Índice de consumidores que pretendem efetuar compra de bens duráveis nos primeiros três meses do ano é de 56,8%.
O consumidor ainda está cauteloso, mas já apresenta leve aumento na intenção de compra no primeiro trimestre de 2013. Segundo pesquisa realizada pelo Provar (Programa de Administração do Varejo) da FIA (Fundação Instituto de Administração), em parceria com a Felisoni Consultores Associados, 56,8% dos paulistanos pretendem adquirir um bem durável nos primeiros três meses deste ano, índice 0,8 p.p superior ao registrado no último trimestre de 2012 quando ficou na casa dos 56%. Na comparação com o mesmo trimestre do ano anterior, em que se verificou 60,6% de intenção, o índice registra queda de 3,8 p.p.
A pesquisa analisa a intenção de compra e de gasto em relação a diversas categorias de produtos (Eletroeletrônico, Informática, Cine e Foto, Móveis, Telefonia e Celulares, Material de Construção, Linha branca, Vestuário e Calçados, Automóveis e Motos, Eletroportáteis e Viagens e Turismo), avaliando também a utilização de crédito nas compras de bens duráveis.
Dentre as categorias analisadas, o item “Vestuário e Calçados” desponta como o de maior intenção de compra com 18,8%, seguido por “Informática”, com 11%, e por “Viagem e Turismo”, com 10,6%.
Outro fator ressaltado no estudo é que somente a categoria de Brinquedos apresentou alta na intenção de compras no primeiro trimestre de 2013 em relação ao mesmo período de 2012, 3,1%. Todas as outras categorias listadas na pesquisa apresentaram quedas que variam de 1,9% a 29,5%.
Segundo Claudio Felisoni de Angelo, Presidente do Conselho do Provar, o nível ligeiramente superior ao verificado no ultimo trimestre de 2012 pode indicar maior atenção dos consumidores às liquidações do início do ano, bem como uma pequena melhora de seu humor em relação ao final de 2012.
A pesquisa também apontou queda no varejo virtual.
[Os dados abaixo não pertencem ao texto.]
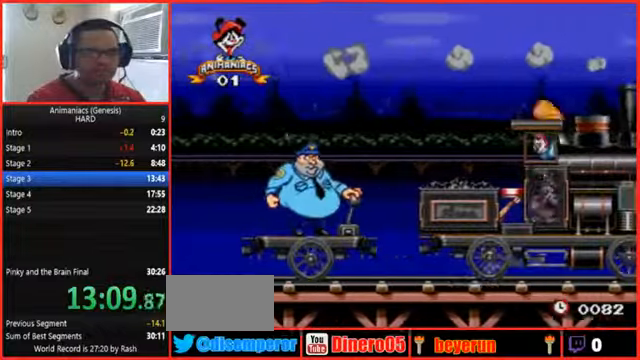
{"dt_ms": 500, "buttons": [], "events": [[166, "Y", "up"]]}
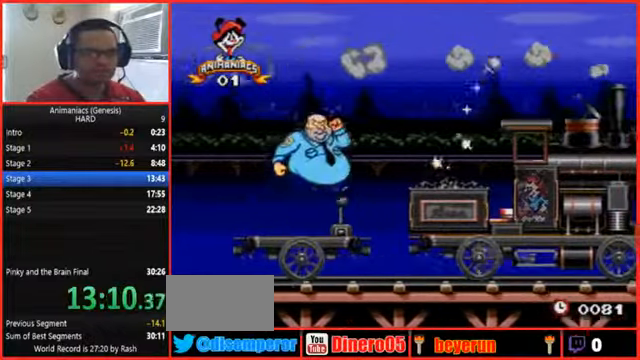
{"dt_ms": 500, "buttons": [], "events": []}
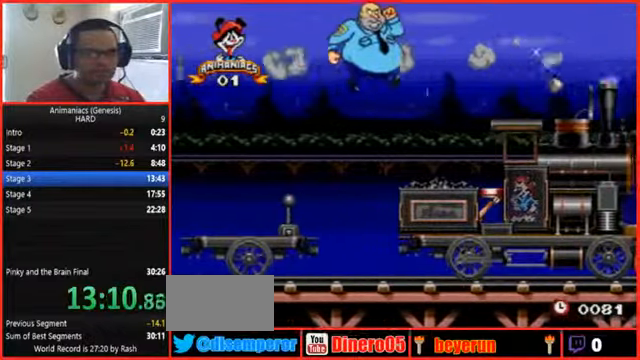
{"dt_ms": 500, "buttons": [], "events": []}
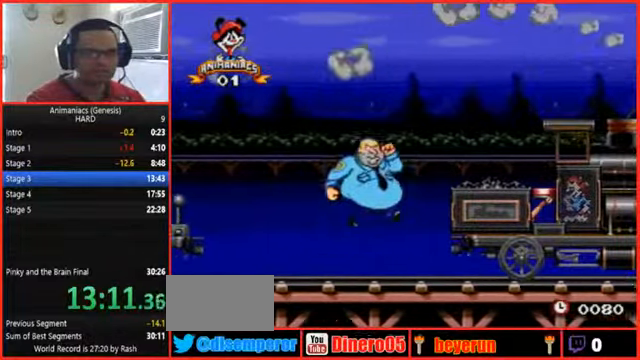
{"dt_ms": 500, "buttons": [], "events": []}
Em análise feita em parceria com a e-bit, a intenção de compra na internet atingiu 83,9%, recuo de 1,9 p.p em comparação com o quarto trimestre do ano passado (85,8%). Em relação com o primeiro trimestre de 2011, a queda foi de 2,4%.
Outros assuntos avaliados
Segundo a pesquisa, apenas 11,4% da renda mensal familiar poderão ser disponibilizados para novos gastos. Ao todo, os maiores comprometimentos financeiros das famílias se concentram em Alimentação (22,1%), Educação (20%), e Crediário (14,8%).
Outro fator levantado é a consciência financeira do consumidor, já que 38,6% dos entrevistados indicaram que pretendem poupar algum valor nos próximos três meses.